• [TEXT PASSAGE]:
▼

# Greetings from Colorado



## Denahue (Nov 24, 2008)

I just joined today as I just found the site by accident. I'm 55 and live in Palisade CO. I have been a airplane nut since I was a kid... Lived near Hill AFB for years. Thought I'd lurk around a bit till I get a feel for the site. As far as I have seen, it's a veeerrryyy nice site...


----------



## ccheese (Nov 24, 2008)

Welcome to the forum, Denahue. We need another Irishman. Glad to
have another youngster on board too. Enjoy the place, I do....

Charles


----------



## FLYBOYJ (Nov 24, 2008)

Welcome Den - we're almost neighbors - I'm in Lakewood, close to Red Rocks.


----------



## Wurger (Nov 24, 2008)

Hello and greetings from Poland , Den.


----------



## Wayne Little (Nov 25, 2008)

G'day mate welcome from the land down under!


----------



## rochie (Nov 25, 2008)

greetings from england


----------



## Gnomey (Nov 25, 2008)

Welcome.


----------



## Lucky13 (Nov 25, 2008)

Welcome to the family mate!


----------



## Torch (Nov 25, 2008)

Welcome from another "neighbor" from Littleton Co.


----------



## DerAdlerIstGelandet (Nov 25, 2008)

Welcome to the forum.


----------



## Airframes (Nov 25, 2008)

Hello Denahue, and welcome from another part of England.


----------



## Njaco (Nov 25, 2008)

Welcome from the East Coast!


----------



## Thorlifter (Nov 25, 2008)

Welcome


----------



## Denahue (Nov 26, 2008)

▲

[Records from a collection]

▼

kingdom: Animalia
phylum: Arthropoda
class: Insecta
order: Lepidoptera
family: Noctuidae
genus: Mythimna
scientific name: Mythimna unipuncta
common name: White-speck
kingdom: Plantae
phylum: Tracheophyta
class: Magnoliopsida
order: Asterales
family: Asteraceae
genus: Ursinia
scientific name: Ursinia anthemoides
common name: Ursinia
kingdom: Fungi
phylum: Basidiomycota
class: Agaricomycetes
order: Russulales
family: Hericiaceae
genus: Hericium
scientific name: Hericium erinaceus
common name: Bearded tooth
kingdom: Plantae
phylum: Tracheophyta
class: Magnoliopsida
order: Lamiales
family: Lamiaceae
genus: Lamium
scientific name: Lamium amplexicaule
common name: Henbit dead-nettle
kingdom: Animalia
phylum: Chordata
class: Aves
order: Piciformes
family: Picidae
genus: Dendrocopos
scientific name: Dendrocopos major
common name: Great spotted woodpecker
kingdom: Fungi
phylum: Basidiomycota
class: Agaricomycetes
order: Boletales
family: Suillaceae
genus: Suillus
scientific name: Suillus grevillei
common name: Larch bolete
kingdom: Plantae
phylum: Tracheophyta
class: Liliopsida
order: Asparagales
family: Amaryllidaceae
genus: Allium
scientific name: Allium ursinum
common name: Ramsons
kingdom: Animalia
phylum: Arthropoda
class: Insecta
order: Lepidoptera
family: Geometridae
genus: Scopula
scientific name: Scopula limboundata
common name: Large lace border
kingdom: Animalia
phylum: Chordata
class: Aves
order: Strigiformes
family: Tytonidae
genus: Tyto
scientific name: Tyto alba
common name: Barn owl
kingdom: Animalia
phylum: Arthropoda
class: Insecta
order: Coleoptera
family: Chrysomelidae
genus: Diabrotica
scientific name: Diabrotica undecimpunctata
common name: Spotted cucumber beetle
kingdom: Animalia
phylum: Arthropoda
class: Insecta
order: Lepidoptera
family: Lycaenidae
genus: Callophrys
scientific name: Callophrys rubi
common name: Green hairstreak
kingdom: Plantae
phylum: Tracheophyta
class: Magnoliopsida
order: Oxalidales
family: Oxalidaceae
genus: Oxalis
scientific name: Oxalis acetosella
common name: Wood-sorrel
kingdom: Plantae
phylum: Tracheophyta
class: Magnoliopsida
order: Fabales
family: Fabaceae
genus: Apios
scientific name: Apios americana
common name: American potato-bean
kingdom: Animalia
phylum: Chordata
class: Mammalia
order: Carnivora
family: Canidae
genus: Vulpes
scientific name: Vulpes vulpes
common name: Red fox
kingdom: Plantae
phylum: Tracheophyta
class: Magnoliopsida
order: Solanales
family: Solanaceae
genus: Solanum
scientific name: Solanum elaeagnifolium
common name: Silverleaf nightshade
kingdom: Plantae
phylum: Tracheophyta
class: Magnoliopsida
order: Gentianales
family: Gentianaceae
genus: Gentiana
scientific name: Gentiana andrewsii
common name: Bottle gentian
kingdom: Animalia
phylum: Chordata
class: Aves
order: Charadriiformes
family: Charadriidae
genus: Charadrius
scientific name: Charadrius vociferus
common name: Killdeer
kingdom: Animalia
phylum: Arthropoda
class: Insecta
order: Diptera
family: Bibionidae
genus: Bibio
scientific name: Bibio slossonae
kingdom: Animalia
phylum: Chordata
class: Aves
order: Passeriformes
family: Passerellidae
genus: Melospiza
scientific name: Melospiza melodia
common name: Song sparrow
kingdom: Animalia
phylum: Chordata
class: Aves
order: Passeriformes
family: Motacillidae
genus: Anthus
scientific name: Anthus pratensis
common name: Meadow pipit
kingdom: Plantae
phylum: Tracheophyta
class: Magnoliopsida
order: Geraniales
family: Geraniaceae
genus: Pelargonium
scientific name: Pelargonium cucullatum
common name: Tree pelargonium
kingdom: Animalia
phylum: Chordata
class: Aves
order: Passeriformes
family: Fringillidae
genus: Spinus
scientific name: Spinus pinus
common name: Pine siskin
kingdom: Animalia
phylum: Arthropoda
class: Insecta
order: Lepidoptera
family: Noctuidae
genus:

▲

• [REQUIRED TASKS]:
1. Reproduce the part of the welcome thread that opens with the words containing "## Denahue (Nov 24, 2008)" and closes with "veeerrryyy nice site...".
2. Decide whether each statement agrees with the welcome thread: (a) Denahue lives in Palisade, Colorado; (b) FLYBOYJ lives in Littleton; (c) Denahue once lived near Hill AFB. Answer yes or no for each and quote the deciding words of the welcome thread.
The records come from a different source than the welcome thread.

• [RESULTS]:
1.
## Denahue (Nov 24, 2008)

I just joined today as I just found the site by accident. I'm 55 and live in Palisade CO. I have been a airplane nut since I was a kid... Lived near Hill AFB for years. Thought I'd lurk around a bit till I get a feel for the site. As far as I have seen, it's a veeerrryyy nice site...

2.
(a) Yes: "I'm 55 and live in Palisade CO."
(b) No: "I'm in Lakewood, close to Red Rocks."
(c) Yes: "Lived near Hill AFB for years."